The above video grab tweeted by a Bangladeshi journalist shows the players escorted back to the hotel
The above video grab tweeted by a Bangladeshi journalist shows the players escorted back to the hotel

Third Test scrapped
The third and final Test match of Bangladesh's tour, scheduled to start in Christchurch on Saturday, was quickly scrapped.

When violence and sport mixed in lethal fashion
1972 Munich Olympics
On September 5, 1972, 11 Israeli athletes and coaches were taken hostage and eventually murdered by terrorists during a 16-hour ordeal. The world witnessed some chilling images of athletes held captive on gunpoint.

1987 NZ tour of SL (cricket)
It was to be a three-Test tour but New Zealand abandoned it after the first match when a bomb planted by separatists exploded near the team hotel in Colombo, killing 113 civilians.

2002 NZ tour of Pakistan (cricket)
New Zealand's cricket team was touring Pakistan in 2002 when a bomb went off outside their hotel, killing 12. The players were unscathed but the NZ Board called back the team. A year earlier, NZ were on their way to Pakistan for a series before heading back midway owing to the 9/11 terror attacks in USA. The series was abandoned.
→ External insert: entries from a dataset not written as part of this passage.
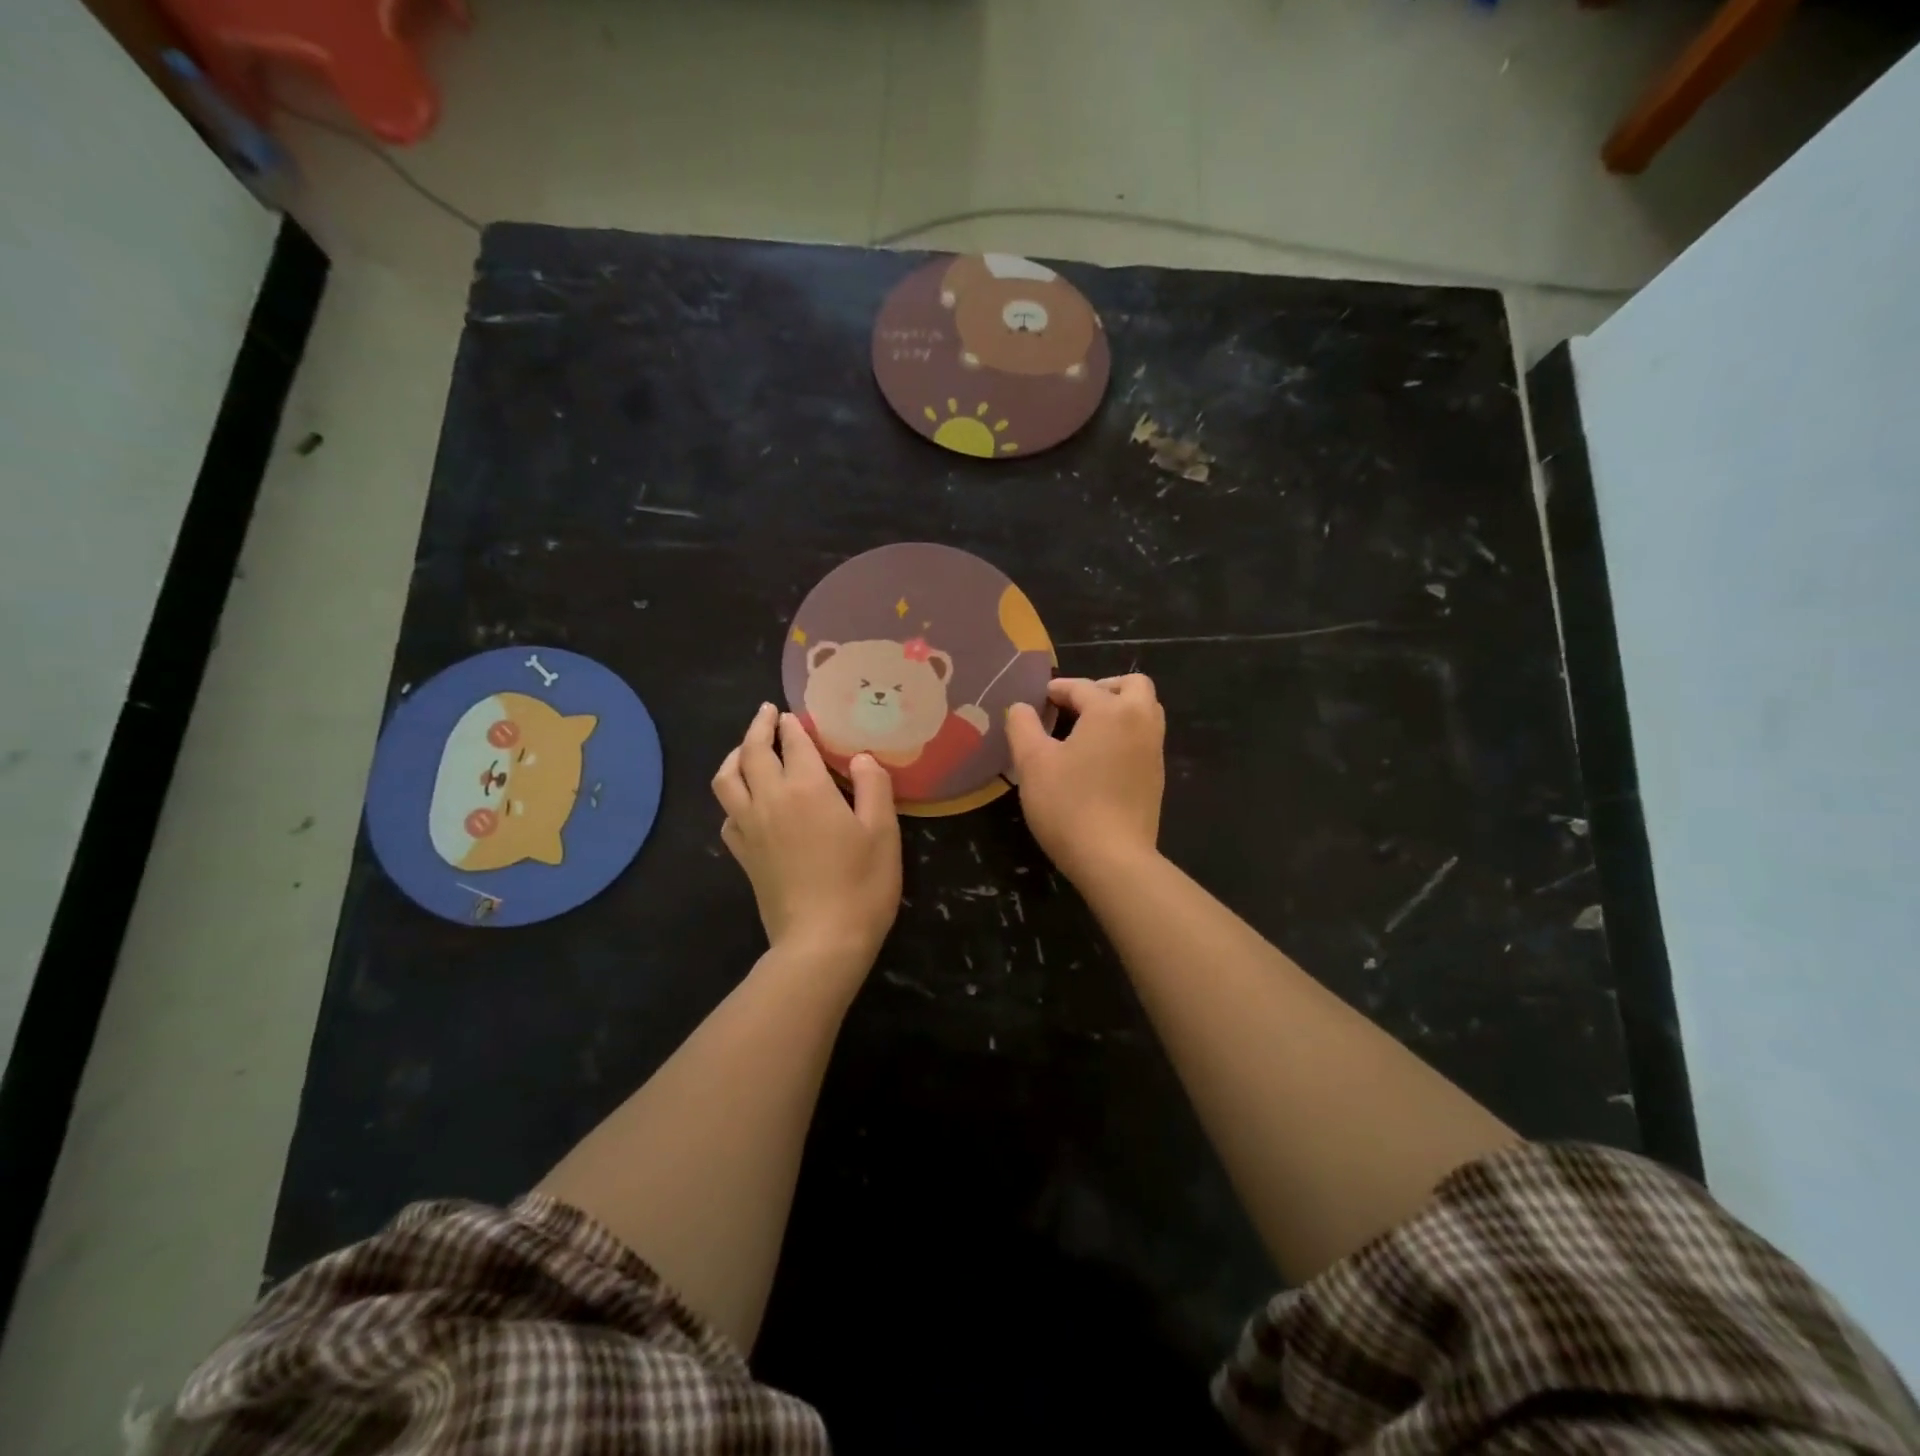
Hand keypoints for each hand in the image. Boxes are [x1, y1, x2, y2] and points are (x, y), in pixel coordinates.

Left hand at [712, 704, 901, 968]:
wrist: (821, 943)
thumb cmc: (861, 885)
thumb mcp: (883, 832)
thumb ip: (873, 787)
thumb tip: (861, 758)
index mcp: (807, 789)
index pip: (792, 744)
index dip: (792, 726)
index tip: (792, 715)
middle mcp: (770, 800)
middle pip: (752, 752)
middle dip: (758, 727)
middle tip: (766, 714)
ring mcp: (750, 828)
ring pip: (727, 779)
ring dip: (734, 756)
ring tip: (745, 750)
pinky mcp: (743, 855)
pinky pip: (727, 815)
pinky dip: (733, 798)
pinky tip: (746, 803)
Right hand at [1005, 675, 1165, 884]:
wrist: (1112, 858)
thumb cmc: (1068, 804)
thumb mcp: (1032, 763)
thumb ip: (1022, 726)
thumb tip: (1021, 707)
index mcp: (1111, 711)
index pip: (1082, 687)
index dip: (1057, 689)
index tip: (1038, 700)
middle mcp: (1140, 722)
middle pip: (1133, 685)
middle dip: (1103, 687)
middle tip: (1075, 705)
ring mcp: (1154, 751)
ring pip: (1145, 711)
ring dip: (1119, 709)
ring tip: (1086, 730)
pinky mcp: (1156, 777)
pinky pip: (1145, 738)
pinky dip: (1126, 734)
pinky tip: (1099, 758)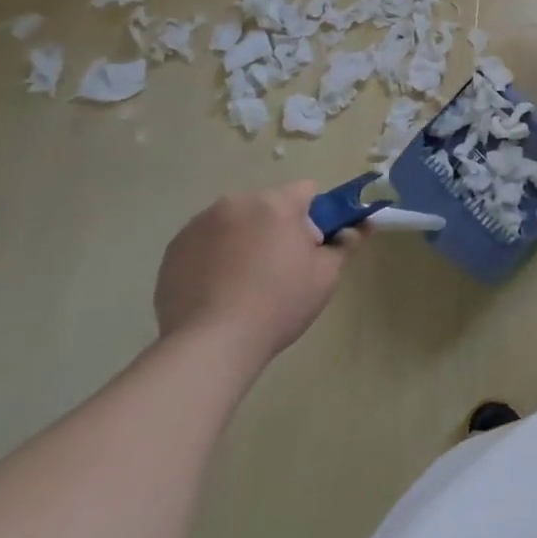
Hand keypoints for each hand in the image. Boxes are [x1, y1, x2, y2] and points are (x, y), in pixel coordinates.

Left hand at [153, 182, 361, 364]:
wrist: (210, 346)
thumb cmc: (278, 305)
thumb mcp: (325, 276)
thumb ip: (345, 243)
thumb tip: (361, 225)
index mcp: (276, 203)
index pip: (306, 191)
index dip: (314, 217)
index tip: (310, 248)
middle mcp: (237, 202)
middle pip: (268, 206)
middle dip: (276, 228)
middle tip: (278, 271)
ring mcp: (200, 224)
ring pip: (235, 222)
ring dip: (243, 239)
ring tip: (242, 285)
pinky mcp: (175, 248)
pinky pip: (205, 242)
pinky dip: (214, 256)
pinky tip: (215, 290)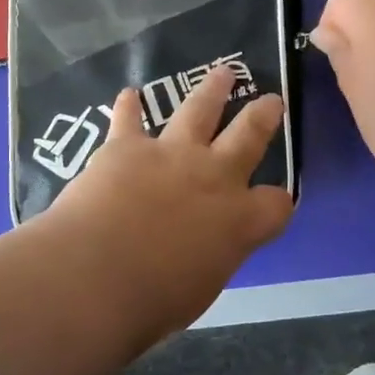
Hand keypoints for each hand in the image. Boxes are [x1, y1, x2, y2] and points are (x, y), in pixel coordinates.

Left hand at [44, 67, 294, 334]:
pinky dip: (128, 107)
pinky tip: (128, 94)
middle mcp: (213, 177)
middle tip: (271, 100)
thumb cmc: (151, 301)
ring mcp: (170, 154)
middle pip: (248, 136)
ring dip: (211, 90)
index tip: (275, 201)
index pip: (276, 204)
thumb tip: (201, 251)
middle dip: (263, 116)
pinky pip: (129, 119)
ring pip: (199, 110)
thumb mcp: (199, 288)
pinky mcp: (127, 146)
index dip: (278, 201)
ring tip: (222, 73)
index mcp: (238, 221)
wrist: (96, 275)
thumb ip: (208, 257)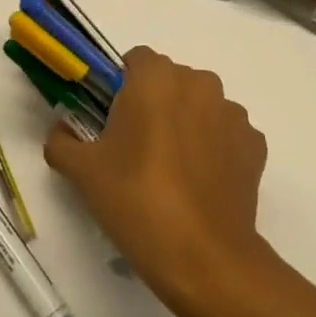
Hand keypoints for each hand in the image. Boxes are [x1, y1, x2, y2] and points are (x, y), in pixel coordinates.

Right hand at [44, 48, 278, 316]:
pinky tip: (200, 184)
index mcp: (156, 78)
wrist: (204, 256)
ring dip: (186, 124)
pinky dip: (214, 149)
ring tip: (171, 172)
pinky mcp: (254, 144)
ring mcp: (233, 113)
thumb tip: (61, 130)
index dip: (121, 85)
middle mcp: (200, 83)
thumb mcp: (83, 172)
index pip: (136, 60)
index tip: (112, 119)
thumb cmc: (137, 201)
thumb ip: (62, 141)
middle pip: (170, 80)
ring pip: (200, 106)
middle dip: (154, 104)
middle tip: (136, 149)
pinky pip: (226, 134)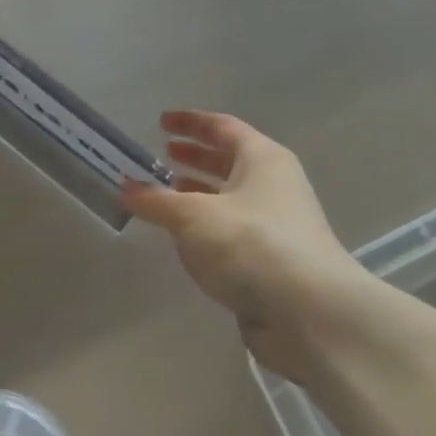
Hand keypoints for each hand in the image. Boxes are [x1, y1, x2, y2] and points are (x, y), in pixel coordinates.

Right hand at [121, 111, 391, 380]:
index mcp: (263, 159)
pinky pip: (233, 232)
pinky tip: (184, 239)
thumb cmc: (251, 244)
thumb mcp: (193, 216)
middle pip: (230, 161)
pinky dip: (207, 228)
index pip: (223, 127)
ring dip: (199, 194)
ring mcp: (276, 224)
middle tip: (163, 155)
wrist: (310, 313)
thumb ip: (155, 201)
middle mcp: (274, 185)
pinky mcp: (272, 261)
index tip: (161, 122)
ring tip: (165, 195)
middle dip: (196, 157)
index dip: (191, 122)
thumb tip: (124, 187)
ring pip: (230, 198)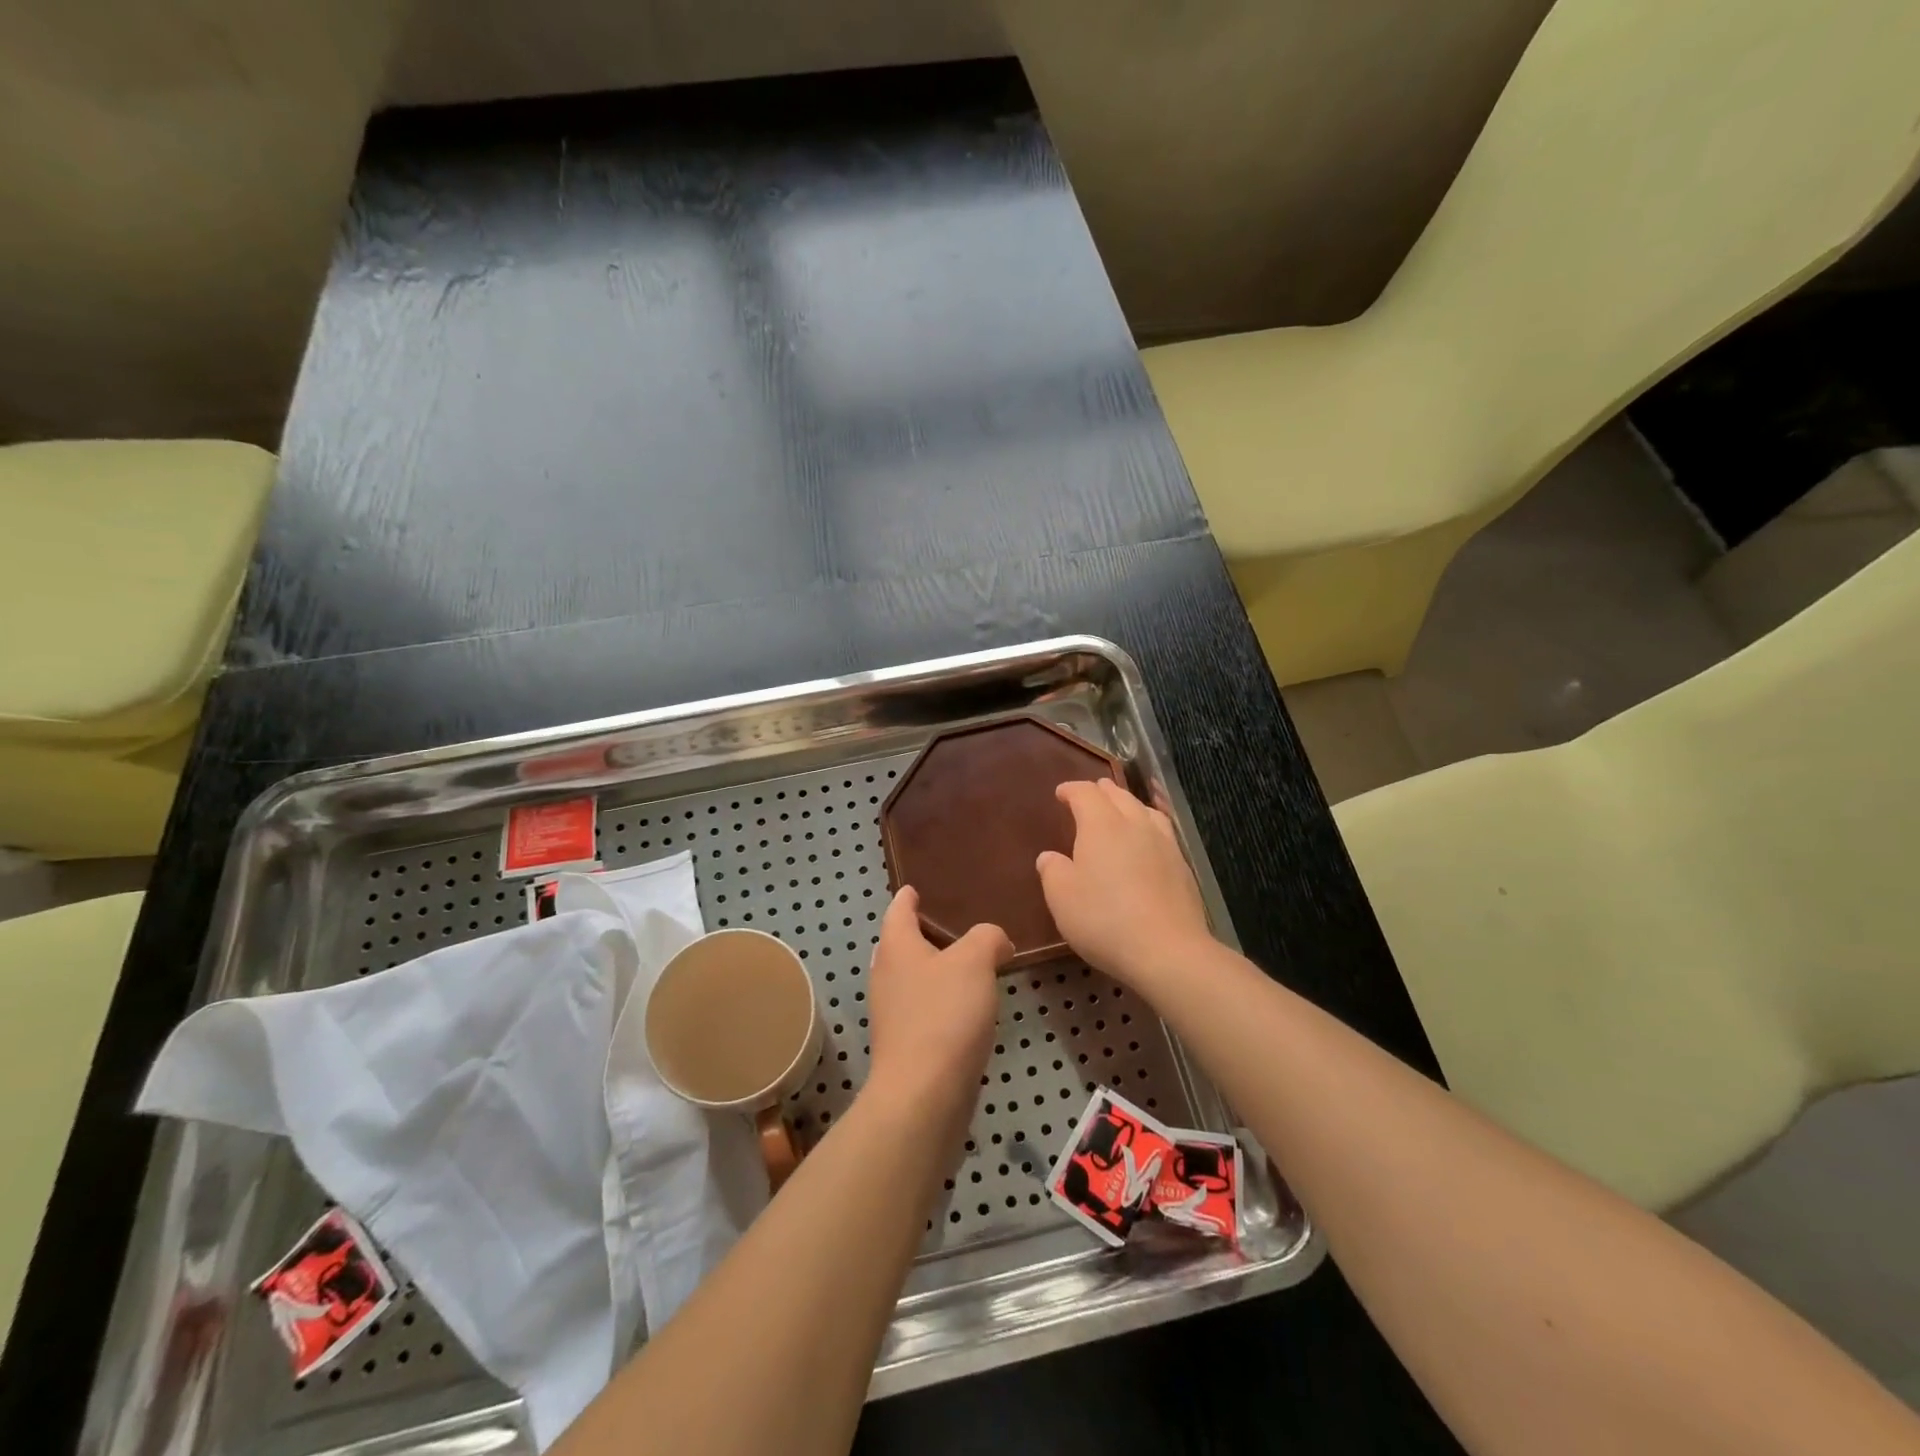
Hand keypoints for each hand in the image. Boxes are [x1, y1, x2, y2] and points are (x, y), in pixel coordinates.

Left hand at [865, 887, 1010, 1121]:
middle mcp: (886, 975)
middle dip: (924, 934)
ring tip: (971, 964)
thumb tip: (996, 941)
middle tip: (957, 925)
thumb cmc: (944, 1014)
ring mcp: (893, 1013)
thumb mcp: (975, 961)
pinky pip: (924, 1009)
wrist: (924, 1095)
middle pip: (901, 944)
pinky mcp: (906, 1045)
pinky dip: (942, 1001)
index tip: (917, 888)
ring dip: (936, 970)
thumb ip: (987, 938)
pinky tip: (968, 1007)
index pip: (898, 910)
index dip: (908, 896)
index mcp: (896, 947)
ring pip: (914, 978)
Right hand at [1037, 779, 1213, 990]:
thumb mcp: (1062, 898)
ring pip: (1145, 810)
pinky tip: (1148, 841)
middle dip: (1102, 791)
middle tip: (1091, 794)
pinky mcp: (1182, 866)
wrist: (1167, 950)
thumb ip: (1053, 872)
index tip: (1060, 793)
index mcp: (1101, 825)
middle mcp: (1134, 825)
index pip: (1085, 794)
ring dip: (1129, 804)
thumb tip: (1049, 857)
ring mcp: (1163, 843)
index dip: (1071, 790)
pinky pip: (1163, 831)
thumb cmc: (1104, 919)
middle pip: (1119, 796)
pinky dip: (1149, 826)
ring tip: (1122, 809)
2009 SL tour of Pak (cricket)
The Sri Lankan team were on its way to play Day 3 of the second Test against Pakistan at the Gaddafi Stadium in Lahore when its team bus was intercepted by at least a dozen terrorists. They fired at the bus, resulting in injuries to six SL players and the death of the bus driver. Six policemen and two civillians were also killed. The SL team returned home and Pakistan hasn't hosted a major international tie since then.

2010 African Nations Cup (Football)
Togo's national football side were travelling through Cabinda in Angola for the African Nations Cup when their team bus came under gun fire from separatists. The team's assistant manager and media officer were killed.